Metric	Before (Stored Edges)	After (PostGIS Spatial)
Cities	33	212
Hotels	4,607	24,096
HotelPOI rows	55,589,063	0
HotelPOI table size	11 GB	0
Total database size	12 GB	5.4 GB
API response time	<250ms	<250ms
Infrastructure cost	Growing	Stable despite 6.4x scale

The Lesson

Sometimes scaling means storing less, not more.

This pattern shows up everywhere. Precomputing edges in recommendation systems. Materializing joins in analytics pipelines. Caching intermediate state because it "feels faster." Sometimes the real optimization is deleting the table and trusting the index.

The broader pattern is misplacing state. If intermediate computation is consumed once and discarded, persisting it is often architectural debt disguised as optimization.

Every pre computed table is a bet that the cost of storage and maintenance is worth the read time savings. For my use case, it wasn't. The reads happened once during a batch job, and I was paying for 55.6 million rows of intermediate state that had zero value after scoring completed.

PostGIS didn't make my system faster. It made my system leaner — which let me scale 6x on the same infrastructure a solo founder can manage and afford.

If you're building something that does heavy spatial computation, think carefully about what you're materializing. Not every join needs to be a table.

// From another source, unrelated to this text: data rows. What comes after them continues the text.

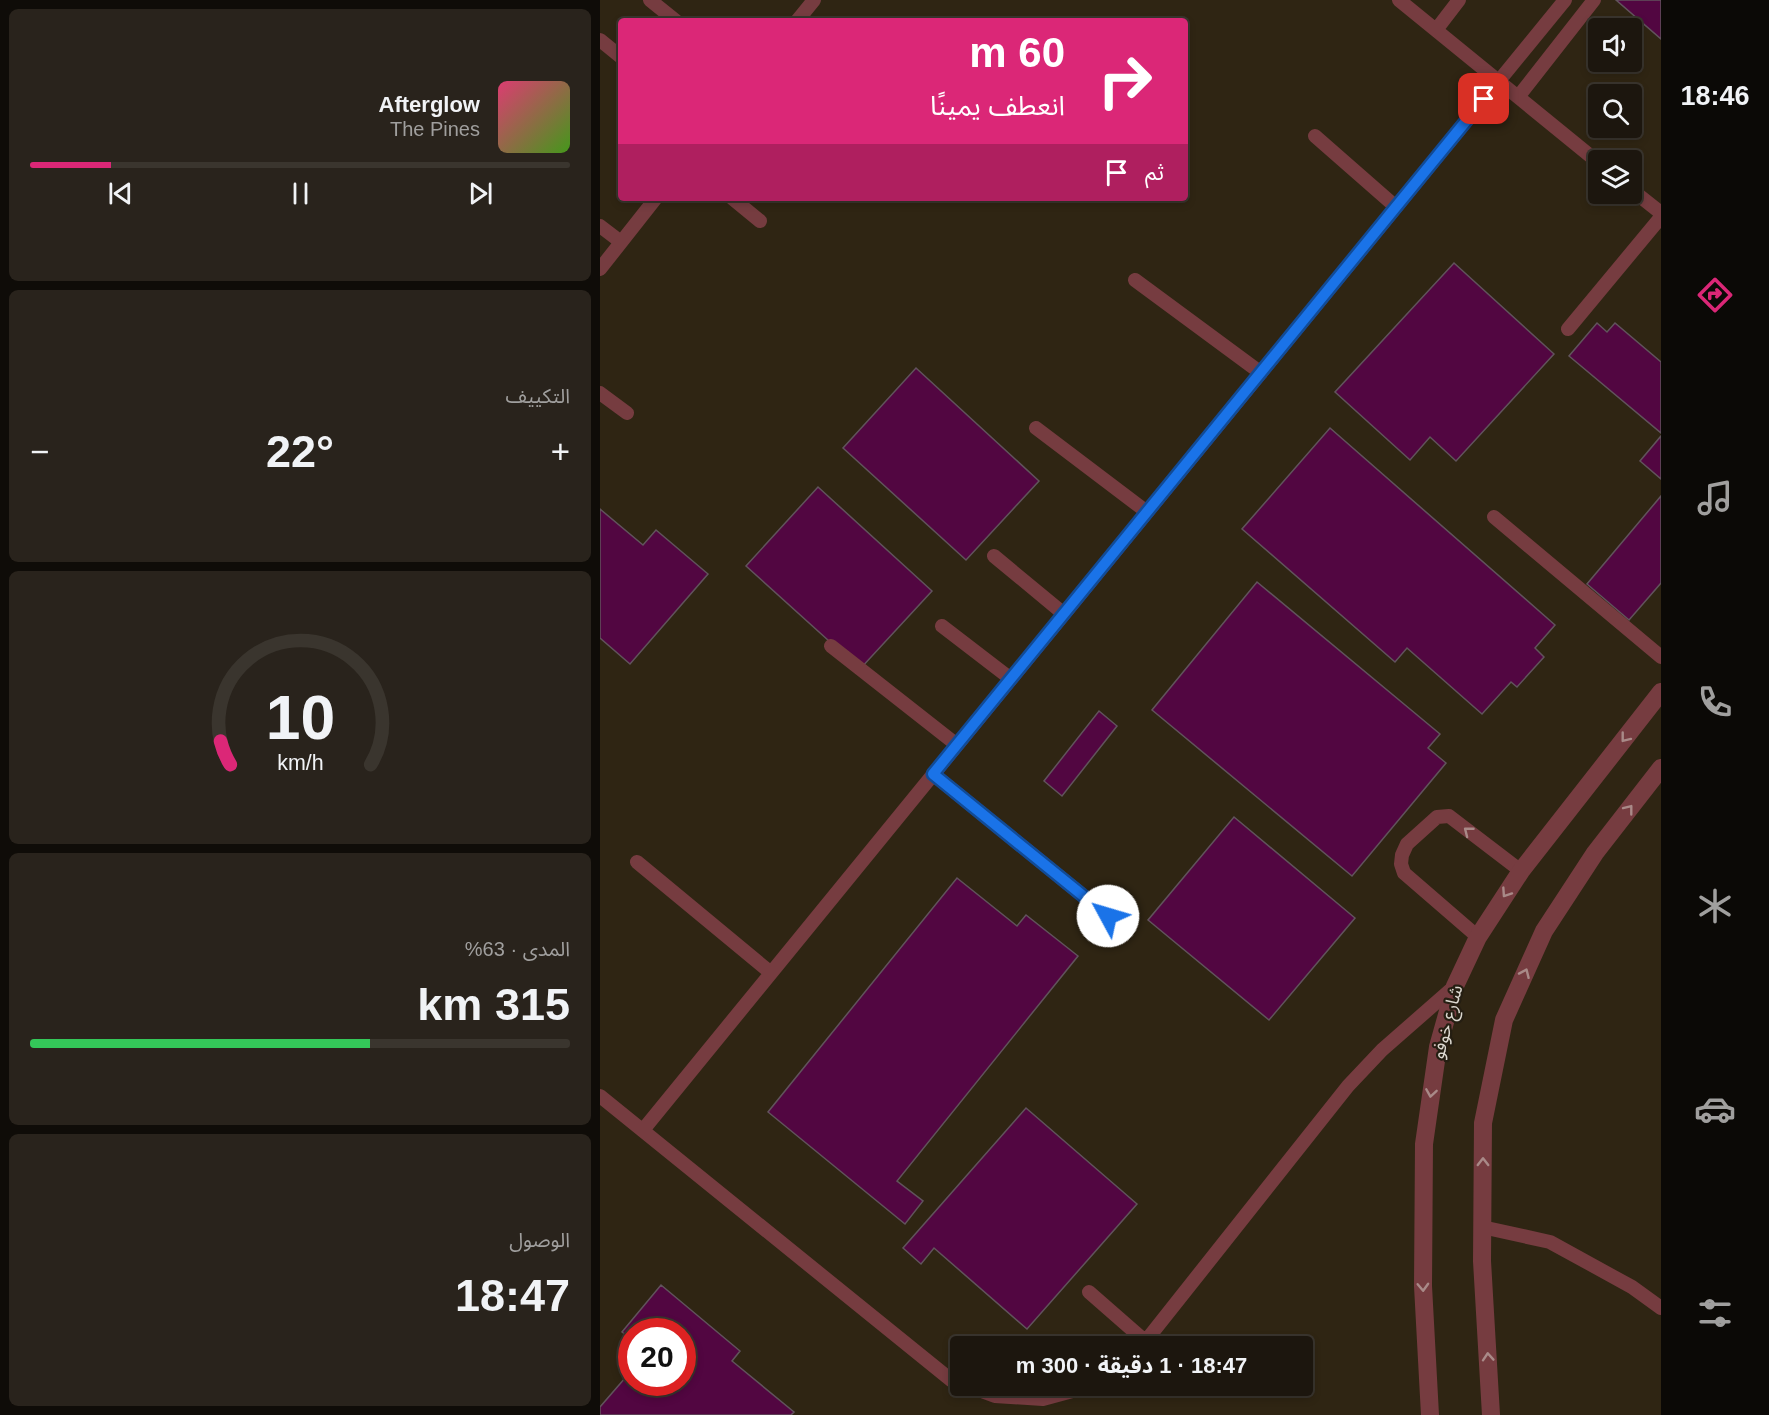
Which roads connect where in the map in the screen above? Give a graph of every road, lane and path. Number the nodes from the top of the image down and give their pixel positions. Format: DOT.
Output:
graph roads {
  1 [pos="650,0"];
  2 [pos="814,0"];
  3 [pos="1399,0"];
  4 [pos="1459,0"];
  5 [pos="1565,0"];
  6 [pos="1594,0"];
  7 [pos="672,18"];
  8 [pos="799,18"];
  9 [pos="1436,30"];
  10 [pos="600,40"];
  11 [pos="618,55"];
  12 [pos="1498,81"];
  13 [pos="1518,97"];
  14 [pos="1316,136"];
  15 [pos="1588,154"];
  16 [pos="1642,198"];
  17 [pos="654,201"];
  18 [pos="736,201"];
  19 [pos="1396,207"];
  20 [pos="1661,215"];
  21 [pos="760,221"];
  22 [pos="600,226"];
  23 [pos="621,242"];
  24 [pos="600,269"];
  25 [pos="1136,280"];
  26 [pos="1568,329"];
  27 [pos="1261,373"];
  28 [pos="600,393"];
  29 [pos="627,413"];
  30 [pos="1036,428"];
  31 [pos="1147,512"];
  32 [pos="1494,517"];
  33 [pos="994,556"];
  34 [pos="1064,614"];
  35 [pos="942,626"];
  36 [pos="831,646"];
  37 [pos="1661,657"];
  38 [pos="1011,679"];
  39 [pos="1661,692"];
  40 [pos="957,745"];
  41 [pos="1661,768"];
  42 [pos="933,774"];
  43 [pos="637,862"];
  44 [pos="1521,871"];
  45 [pos="1108,916"];
  46 [pos="1478,937"];
  47 [pos="771,973"];
  48 [pos="1455,986"];
  49 [pos="600,1096"];
  50 [pos="643,1130"];
  51 [pos="1482,1227"];
  52 [pos="1089,1292"];
  53 [pos="1661,1308"];
  54 [pos="1135,1336"];
  55 [pos="1149,1336"];
  56 [pos="950,1379"];
  57 [pos="995,1396"];
  58 [pos="1054,1396"];
  59 [pos="1430,1415"];
  60 [pos="1491,1415"];
  1 -- 7 [label="lane"];
  2 -- 8 [label="lane"];
  3 -- 9 [label="lane"];
  4 -- 9 [label="lane"];
  5 -- 12 [label="lane"];
  6 -- 13 [label="lane"];
  9 -- 12 [label="lane"];
  10 -- 11 [label="lane"];
  12 -- 13 [label="lane"];
  12 -- 19 [label="lane"];
  13 -- 15 [label="lane"];
  14 -- 19 [label="lane"];
  16 -- 20 [label="lane"];
  17 -- 23 [label="lane"];
  18 -- 21 [label="lane"];
  19 -- 27 [label="lane"];
  20 -- 26 [label="lane"];
  22 -- 23 [label="lane"];
  23 -- 24 [label="lane"];
  25 -- 27 [label="lane"];
  27 -- 31 [label="lane"];
  28 -- 29 [label="lane"];
  30 -- 31 [label="lane"];
  31 -- 34 [label="lane"];
  32 -- 37 [label="lane"];
  33 -- 34 [label="lane"];
  34 -- 38 [label="lane"];
  35 -- 38 [label="lane"];
  36 -- 40 [label="lane"];
  38 -- 40 [label="lane"];
  39 -- 44 [label="street, شارع خوفو, one-way"];
  40 -- 42 [label="lane"];
  51 -- 41 [label="street, one-way"];
  42 -- 45 [label="lane"];
  42 -- 47 [label="lane"];
  43 -- 47 [label="lane"];
  44 -- 46 [label="street, شارع خوفو, one-way"];
  44 -- 46 [label="lane, one-way"];
  46 -- 48 [label="street, شارع خوفو"];
  47 -- 50 [label="lane"];
  48 -- 55 [label="lane"];
  48 -- 59 [label="street, شارع خوفو, one-way"];
  49 -- 50 [label="lane"];
  50 -- 56 [label="lane"];
  51 -- 53 [label="lane"];
  60 -- 51 [label="street, one-way"];
  52 -- 54 [label="lane"];
  57 -- 58 [label="lane"];
}
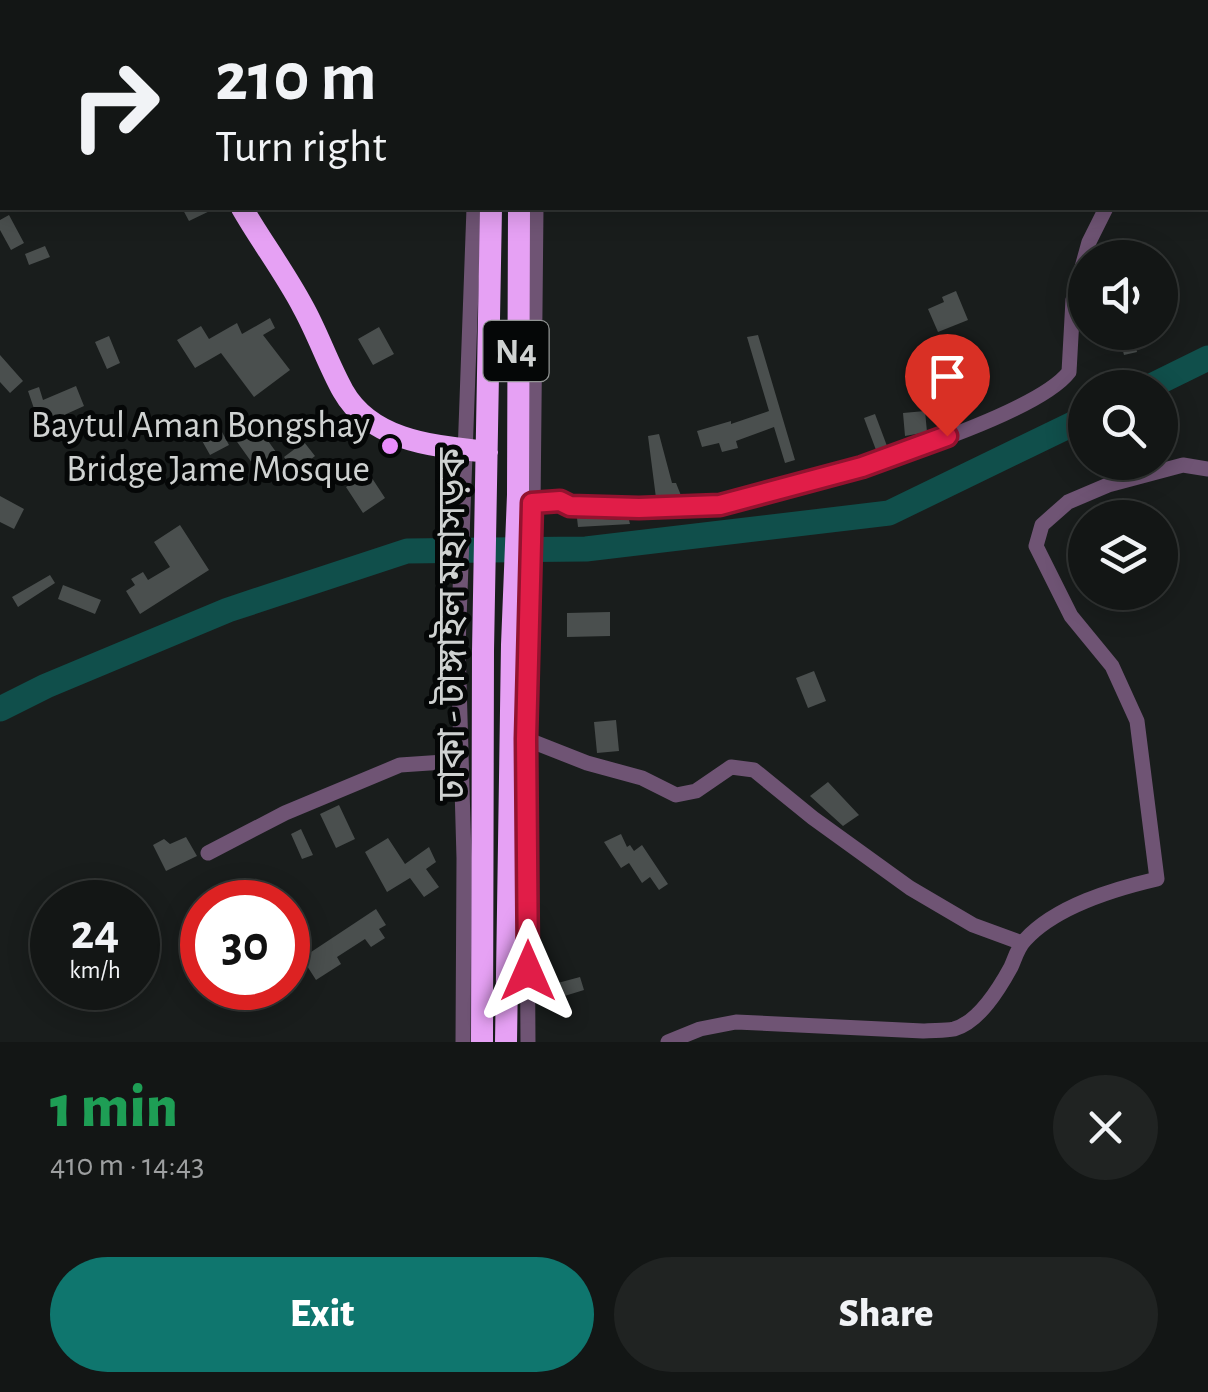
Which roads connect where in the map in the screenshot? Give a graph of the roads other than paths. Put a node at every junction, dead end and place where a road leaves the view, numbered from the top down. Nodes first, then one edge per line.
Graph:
1 (243, 210) edge
2 (519, 210) edge
3 (536, 210) edge
4 (1105, 210) edge
5 (491, 212) edge
6 (476, 451) junction
7 (1208, 469) edge
8 (525, 499) junction
9 (526, 739) junction
10 (459, 761) junction
11 (208, 853) dead end
12 (1022, 942) junction
13 (463, 1042) edge
14 (482, 1042) edge
15 (506, 1042) edge
16 (528, 1042) edge
17 (668, 1042) edge

1 - 6 highway
2 - 8 highway, N4
3 - 8 street
4 - 8 street
5 - 6 highway, ঢাকা - টাঙ্গাইল মহাসড়ক / N4
6 - 10 street
6 - 14 highway, ঢাকা - টাঙ্গাইল মহাসড়ক / N4
7 - 12 street
8 - 9 street
8 - 15 highway, ঢাকা - টাঙ্গাইল মহাসড়ক / N4
9 - 12 street
9 - 16 street
10 - 11 street
10 - 13 street
12 - 17 street

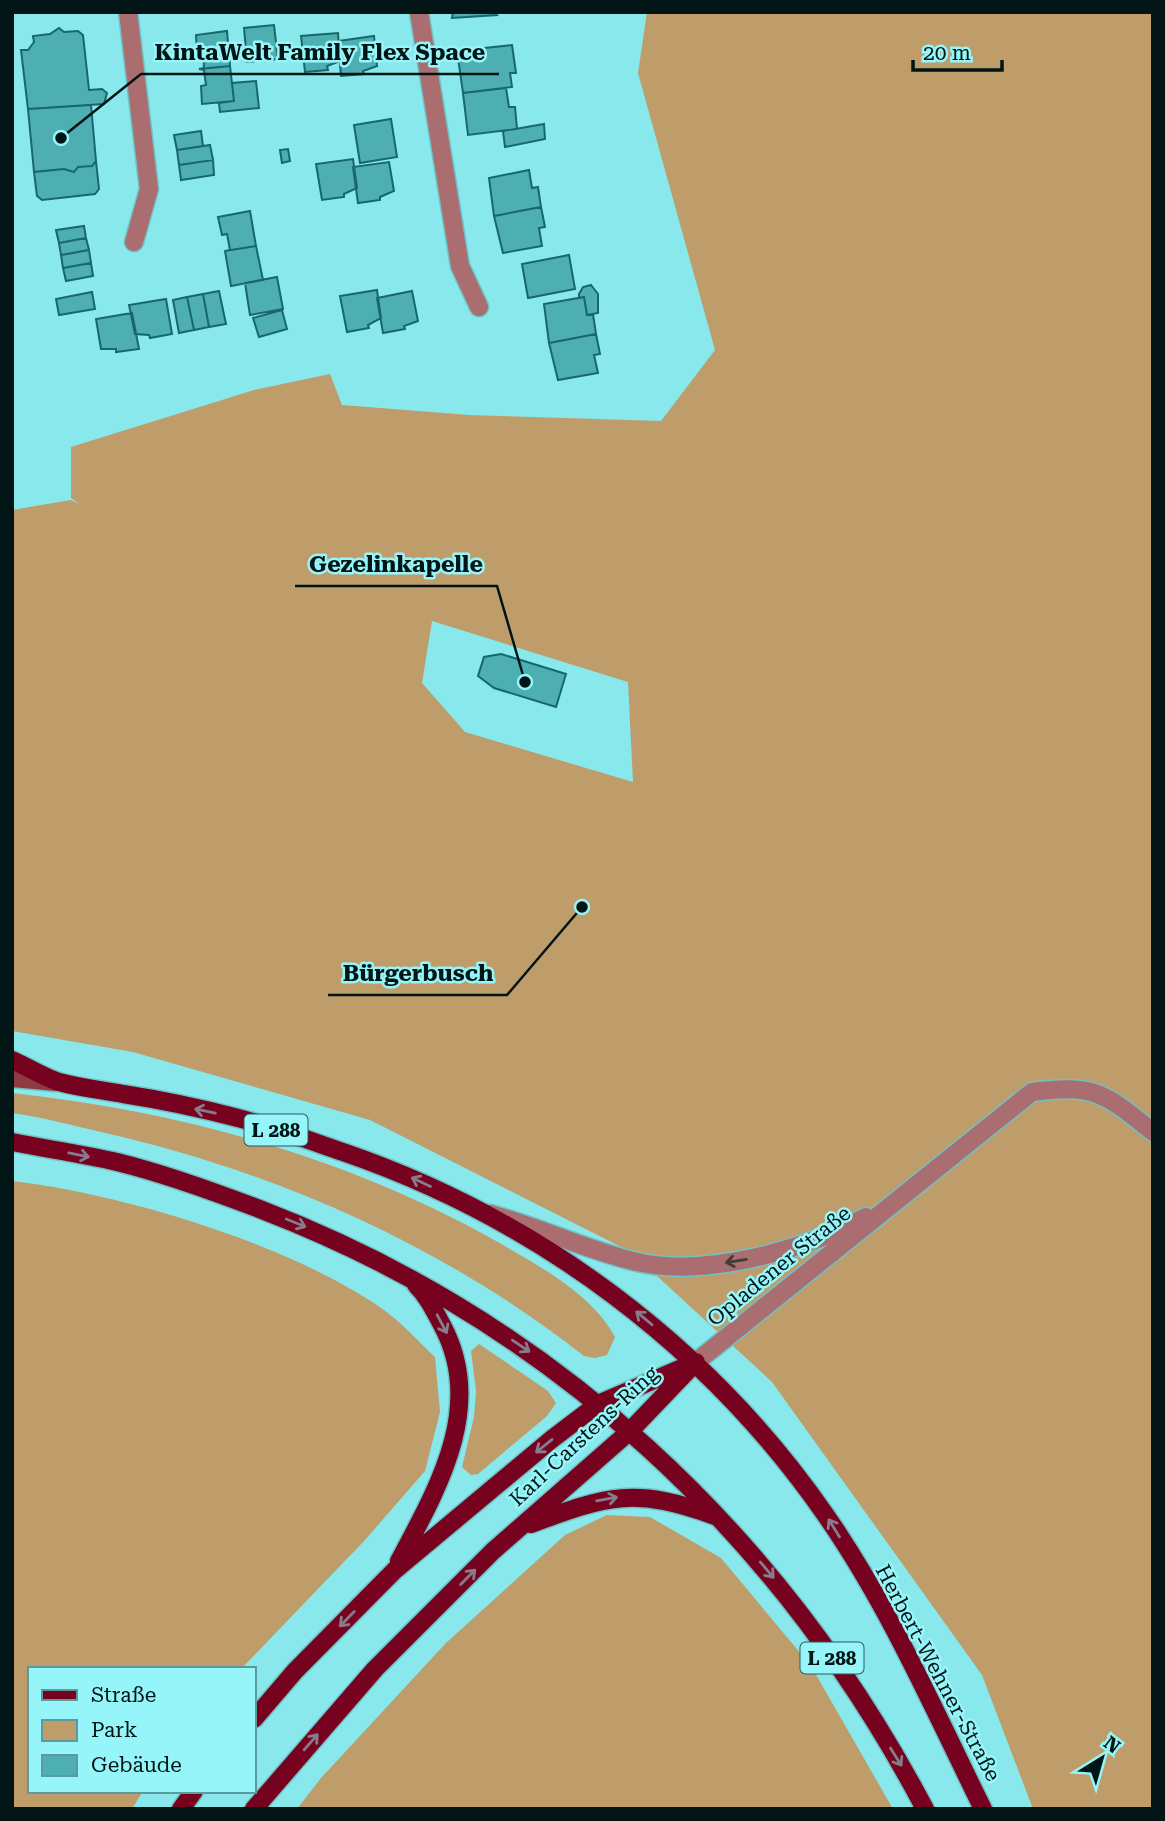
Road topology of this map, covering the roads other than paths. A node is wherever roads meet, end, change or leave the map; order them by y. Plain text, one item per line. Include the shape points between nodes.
1 (128, 12) edge
2 (419, 12) edge
3 (134, 242) dead end
4 (479, 307) dead end
5 (12, 1060) edge
6 (12, 1078) edge
7 (59, 1082) junction
8 (1153, 1132) edge
9 (12, 1142) edge
10 (891, 1204) junction
11 (483, 1212) junction
12 (401, 1270) junction
13 (696, 1362) junction
14 (598, 1404) junction
15 (630, 1431) junction
16 (722, 1518) junction
17 (519, 1528) junction
18 (395, 1570) junction
19 (256, 1717) edge
20 (193, 1793) edge
21 (181, 1809) edge
22 (254, 1809) edge
23 (925, 1809) edge
24 (983, 1809) edge

1 - 3 street via 149,190
2 - 4 street via 460,265
5 - 7 main road, L 288
6 - 7 main road, L 288
11 -> 7 main road, L 288 via 413,1178 239,1118
8 - 10 street, Opladener Straße via 1109,1097 1072,1087 1032,1092
9 -> 12 main road, L 288 via 118,1162 206,1189
10 -> 11 street, Opladener Straße via 783,1250 718,1264 666,1266 634,1262
10 - 13 street, Opladener Straße
13 -> 11 main road, L 288 via 623,1300
12 -> 14 main road, L 288 via 549,1365
12 -> 18 main road via 427,1296 451,1341 461,1382 458,1429 443,1474
13 - 14 main road, Karl-Carstens-Ring
13 - 15 main road, Karl-Carstens-Ring
24 -> 13 main road, Herbert-Wehner-Straße / L 288 via 912,1662 828,1518 788,1465
14 - 15 main road, L 288
14 -> 18 main road, Karl-Carstens-Ring
15 - 16 main road, L 288
15 - 17 main road, Karl-Carstens-Ring
17 -> 16 main road via 605,1498 633,1495 663,1499
16 -> 23 main road, L 288 via 770,1573 851,1684
22 -> 17 main road, Karl-Carstens-Ring via 375,1669
18 -> 19 main road, Karl-Carstens-Ring
20 - 21 main road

I'm Ioan Istrate, founder of Tripvento — a ranking API that scores hotels by traveler intent using geospatial intelligence. Previously worked on ranking systems at U.S. News & World Report. If you're working on something similar or want to nerd out about PostGIS, find me on LinkedIn.

Top comments (2)

chovy • Feb 14

Great write-up. Hit the same wall with spatial data on a park discovery tool. The napkin math on POI density in major metros is spot on -- catches people off guard every time. Smart move catching it at 33 cities. Curious about scoring accuracy post-migration.

Ioan G. Istrate • Feb 14

Thank you! The major metros are what break the model. Scoring accuracy is identical or almost identical because we're computing the same spatial relationships, just with ST_DWithin instead of Haversine pre calculation, the results are equivalent, we just stopped storing them. Curious, what is your park discovery tool built on?